--- TEXT PROVIDED ---

The number floored me, particularly as the mother of a son. Yet not a single
e-mail, phone call or letter about the column mentioned the striking statistic.
It occurred to me that if 86 percent of adolescent suicides were girls, there
would be a national commission to find out why. There'd be front-page stories
and Oprah shows and nonprofit foundations throwing money at sociologists and
psychologists to study female self-destruction. My feminist sisters and I would
be asking, rightly, "What's wrong with a culture that drives girls, much
more than boys, to take their own lives?"
So why aren't we asking what's wrong with a culture that drives boys, much
more than girls, to take their own lives? Even in academia, where you can find
studies on the most obscure topics, there is little research explaining why boys
are disproportionately killing themselves. The Center for Adolescence at
Stanford, a nationally recognized clearinghouse on teen behavior, has no one on
its long roster of experts who can speak on the topic. Neither does the American
Association of Suicidology, an organization dedicated to suicide prevention
since 1968.
"As much as I would love to lead the charge (in finding out why boys
kill themselves), try to go out and get funding for it," said Lanny Berman,
the executive director of the association. He is frustrated that funders aren't
interested in studying boys and men.
"If there is no research money available, no academician is going to go
that route," he said. "As executive director, I have to pay attention
to fundable projects."
So the association has an expert on female suicide but none on male suicide,
even though suicide is an overwhelmingly male issue well beyond adolescence. Of
the 30,622 Americans of all ages who took their own lives in 2001, 24,672 were
men. I have been thinking about the people I know who committed suicide. My
grandfather. My Uncle Tommy. Two of my of father's closest friends. And, most
recently, the UC Davis freshman who is my friend's son. All men. I had never
noticed.
And it's not just an American phenomenon. Worldwide, men are three times more
likely to commit suicide than women. (China is the only country where men and
women kill themselves in about equal numbers.)
Some will argue that these statistics don't tell the whole story and are even
misleading. And to some extent, they would be right. Girls and women attempt
suicide at much higher rates than boys and men. So there is good reason to be
concerned about girls, too.
But most girls and women, fortunately, survive. They live to tell about it.
They can get counseling and address the problems that made them suicidal. They
survive, in great part, because they choose methods -- taking pills or cutting
themselves -- that allow for rescue or a change of heart, methods that often
simply fall short of completing the job. Boys and men tend to use guns or ropes,
which result in a much higher "completion rate," to use the experts'
language.

---

> [TASKS AND EXERCISES]
a – Copy the part of the passage on male suicide that opens with the words containing "So the association" and closes with "about equal numbers.)".
b – According to the passage on male suicide, why do most girls and women who attempt suicide survive? Answer in one to three sentences.
c – Write the next part of the passage on male suicide, continuing after its final sentence.

--- SOURCE MATERIAL ---

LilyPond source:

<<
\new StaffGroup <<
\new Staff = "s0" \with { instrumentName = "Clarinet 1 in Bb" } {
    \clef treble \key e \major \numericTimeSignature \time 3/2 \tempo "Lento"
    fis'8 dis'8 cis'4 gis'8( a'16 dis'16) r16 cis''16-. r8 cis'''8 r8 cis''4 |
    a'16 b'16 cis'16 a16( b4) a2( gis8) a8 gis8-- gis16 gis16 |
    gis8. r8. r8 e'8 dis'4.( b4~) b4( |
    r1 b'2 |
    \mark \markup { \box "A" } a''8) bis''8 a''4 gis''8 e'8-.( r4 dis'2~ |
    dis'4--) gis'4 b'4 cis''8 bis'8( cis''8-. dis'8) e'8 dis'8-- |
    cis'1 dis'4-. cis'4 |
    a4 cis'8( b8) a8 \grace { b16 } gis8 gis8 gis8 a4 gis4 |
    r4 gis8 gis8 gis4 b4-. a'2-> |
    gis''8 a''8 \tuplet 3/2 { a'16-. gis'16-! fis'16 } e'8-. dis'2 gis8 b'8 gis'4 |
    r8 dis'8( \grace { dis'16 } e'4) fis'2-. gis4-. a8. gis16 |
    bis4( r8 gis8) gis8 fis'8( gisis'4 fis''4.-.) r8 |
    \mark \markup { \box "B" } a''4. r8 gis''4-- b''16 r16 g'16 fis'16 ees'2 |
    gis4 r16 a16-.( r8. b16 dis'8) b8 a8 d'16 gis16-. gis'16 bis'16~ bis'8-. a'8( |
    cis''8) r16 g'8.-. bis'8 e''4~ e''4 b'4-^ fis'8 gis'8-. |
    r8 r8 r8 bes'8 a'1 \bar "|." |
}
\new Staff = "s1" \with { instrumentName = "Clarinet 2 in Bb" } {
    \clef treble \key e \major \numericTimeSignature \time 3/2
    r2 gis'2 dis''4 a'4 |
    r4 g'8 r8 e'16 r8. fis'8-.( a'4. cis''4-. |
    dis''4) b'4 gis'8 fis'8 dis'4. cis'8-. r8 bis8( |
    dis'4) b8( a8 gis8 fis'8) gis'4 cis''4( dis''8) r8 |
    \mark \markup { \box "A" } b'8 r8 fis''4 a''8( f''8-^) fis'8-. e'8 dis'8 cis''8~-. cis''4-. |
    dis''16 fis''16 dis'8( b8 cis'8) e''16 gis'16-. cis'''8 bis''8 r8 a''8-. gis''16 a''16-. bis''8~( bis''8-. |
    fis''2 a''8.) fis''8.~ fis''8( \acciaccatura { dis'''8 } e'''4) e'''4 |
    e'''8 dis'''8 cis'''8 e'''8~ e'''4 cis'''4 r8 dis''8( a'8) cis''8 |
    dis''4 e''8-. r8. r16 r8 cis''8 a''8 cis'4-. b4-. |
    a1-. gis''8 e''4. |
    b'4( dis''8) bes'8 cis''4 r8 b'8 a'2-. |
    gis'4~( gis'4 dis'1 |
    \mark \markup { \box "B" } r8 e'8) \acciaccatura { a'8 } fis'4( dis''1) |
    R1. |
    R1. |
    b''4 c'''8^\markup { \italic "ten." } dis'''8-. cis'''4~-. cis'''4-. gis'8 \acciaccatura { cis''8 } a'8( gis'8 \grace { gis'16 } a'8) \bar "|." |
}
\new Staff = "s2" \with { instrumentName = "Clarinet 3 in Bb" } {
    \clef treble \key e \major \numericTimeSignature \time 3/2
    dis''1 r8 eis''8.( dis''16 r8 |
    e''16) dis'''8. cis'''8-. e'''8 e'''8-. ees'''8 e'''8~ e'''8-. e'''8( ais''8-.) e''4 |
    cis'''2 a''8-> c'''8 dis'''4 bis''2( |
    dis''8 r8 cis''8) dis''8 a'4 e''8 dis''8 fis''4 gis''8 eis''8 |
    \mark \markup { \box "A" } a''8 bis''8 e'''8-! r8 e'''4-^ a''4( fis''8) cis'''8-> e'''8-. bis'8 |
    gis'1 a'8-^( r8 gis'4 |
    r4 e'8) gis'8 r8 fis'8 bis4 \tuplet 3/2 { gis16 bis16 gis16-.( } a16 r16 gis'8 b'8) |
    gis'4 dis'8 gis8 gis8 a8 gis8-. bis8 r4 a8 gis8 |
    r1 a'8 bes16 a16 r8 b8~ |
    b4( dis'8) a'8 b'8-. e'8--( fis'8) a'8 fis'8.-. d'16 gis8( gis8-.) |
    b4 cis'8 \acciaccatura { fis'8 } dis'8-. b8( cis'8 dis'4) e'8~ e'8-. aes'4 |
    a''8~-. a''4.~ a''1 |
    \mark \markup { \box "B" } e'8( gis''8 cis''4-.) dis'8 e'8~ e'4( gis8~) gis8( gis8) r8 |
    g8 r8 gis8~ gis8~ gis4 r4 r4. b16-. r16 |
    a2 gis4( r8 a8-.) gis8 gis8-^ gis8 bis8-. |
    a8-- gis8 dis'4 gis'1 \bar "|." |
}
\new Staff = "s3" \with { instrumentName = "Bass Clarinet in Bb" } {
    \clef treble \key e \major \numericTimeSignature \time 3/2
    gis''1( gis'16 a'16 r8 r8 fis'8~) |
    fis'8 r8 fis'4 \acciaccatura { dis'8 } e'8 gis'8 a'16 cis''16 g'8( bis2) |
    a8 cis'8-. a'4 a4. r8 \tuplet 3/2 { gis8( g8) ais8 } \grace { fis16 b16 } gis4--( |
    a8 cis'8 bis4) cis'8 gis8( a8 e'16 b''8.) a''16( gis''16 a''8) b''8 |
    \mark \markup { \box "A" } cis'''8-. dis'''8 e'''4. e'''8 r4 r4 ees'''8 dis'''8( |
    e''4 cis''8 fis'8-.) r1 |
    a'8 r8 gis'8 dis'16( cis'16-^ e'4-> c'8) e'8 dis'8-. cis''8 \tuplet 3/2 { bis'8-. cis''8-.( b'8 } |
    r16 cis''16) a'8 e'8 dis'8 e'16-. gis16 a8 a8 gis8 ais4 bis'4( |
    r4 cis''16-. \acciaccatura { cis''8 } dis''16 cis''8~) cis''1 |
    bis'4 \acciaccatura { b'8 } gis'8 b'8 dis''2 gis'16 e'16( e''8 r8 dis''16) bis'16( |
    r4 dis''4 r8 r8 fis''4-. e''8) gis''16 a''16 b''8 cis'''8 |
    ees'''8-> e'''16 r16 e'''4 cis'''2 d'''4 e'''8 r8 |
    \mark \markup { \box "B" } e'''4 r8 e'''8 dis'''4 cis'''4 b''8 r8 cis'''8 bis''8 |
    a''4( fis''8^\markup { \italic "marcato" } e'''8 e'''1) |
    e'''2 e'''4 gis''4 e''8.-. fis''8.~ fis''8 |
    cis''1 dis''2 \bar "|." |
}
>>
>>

---

> [RESPONSES PER TASK]
a –
So the association has an expert on female suicide but none on male suicide,
even though suicide is an overwhelmingly male issue well beyond adolescence. Of
the 30,622 Americans of all ages who took their own lives in 2001, 24,672 were
men. I have been thinking about the people I know who committed suicide. My
grandfather. My Uncle Tommy. Two of my of father's closest friends. And, most
recently, the UC Davis freshman who is my friend's son. All men. I had never
noticed.
And it's not just an American phenomenon. Worldwide, men are three times more
likely to commit suicide than women. (China is the only country where men and
women kill themselves in about equal numbers.)

b – They tend to choose methods such as taking pills or cutting themselves, which allow for rescue or a change of heart and often fall short of completing the job. Boys and men more often use guns or ropes, which have a much higher "completion rate."

c –
But to chalk up boys' high suicide rate simply to a different choice of
method is to ignore the reasons they make those choices. They could, of course,
choose methods that are not so immediately lethal. They don't, which means they
don't give anyone a chance to help them, and this seems to be the crucial factor
in understanding the suicide disparity between males and females.
This is what Berman of the suicidology association found a few years ago when
he put together the association's one report on the topic, thanks to a small
grant. Women are socialized to feel little or no shame about being vulnerable or
dependent. But for men, seeking help suggests weakness and incompetence. It is
antithetical to the traditional male role. Power and control are critically
important to men, dating back surely to the days when a man's job was to hunt
dangerous prey. In their minds, seeking help means ceding power and control to
someone else. It means allowing themselves to be vulnerable.
I am always surprised -- though I shouldn't be by now -- at how differently
men and women connect with each other, particularly during a time of crisis. My
husband and his friends can spend the whole day together playing golf or
watching a ball game and go home without having gleaned any personal
information. A guy can be going through a divorce and his friends might never
know. The topic might never come up, even if the guy is crushed by the split.
Women, or at least the women I know, would return home with the complete
history of the relationship, the exact wording, setting and context of the key
break-up conversation, the name and credentials of the therapist she's seeing.
The feminist movement helped us recognize that we needed to be explicit in
teaching girls that it was OK to be smart, competitive and independent. Now we
need to be explicit in teaching our boys that it is OK to be vulnerable and to
ask for help. We need to give them the emotional language that does not come
naturally to them. At home and at school, we need to teach boys -- and reinforce
for girls -- that the brain needs tending just as the body does, and that when
brains get sick, they need doctors to help them heal.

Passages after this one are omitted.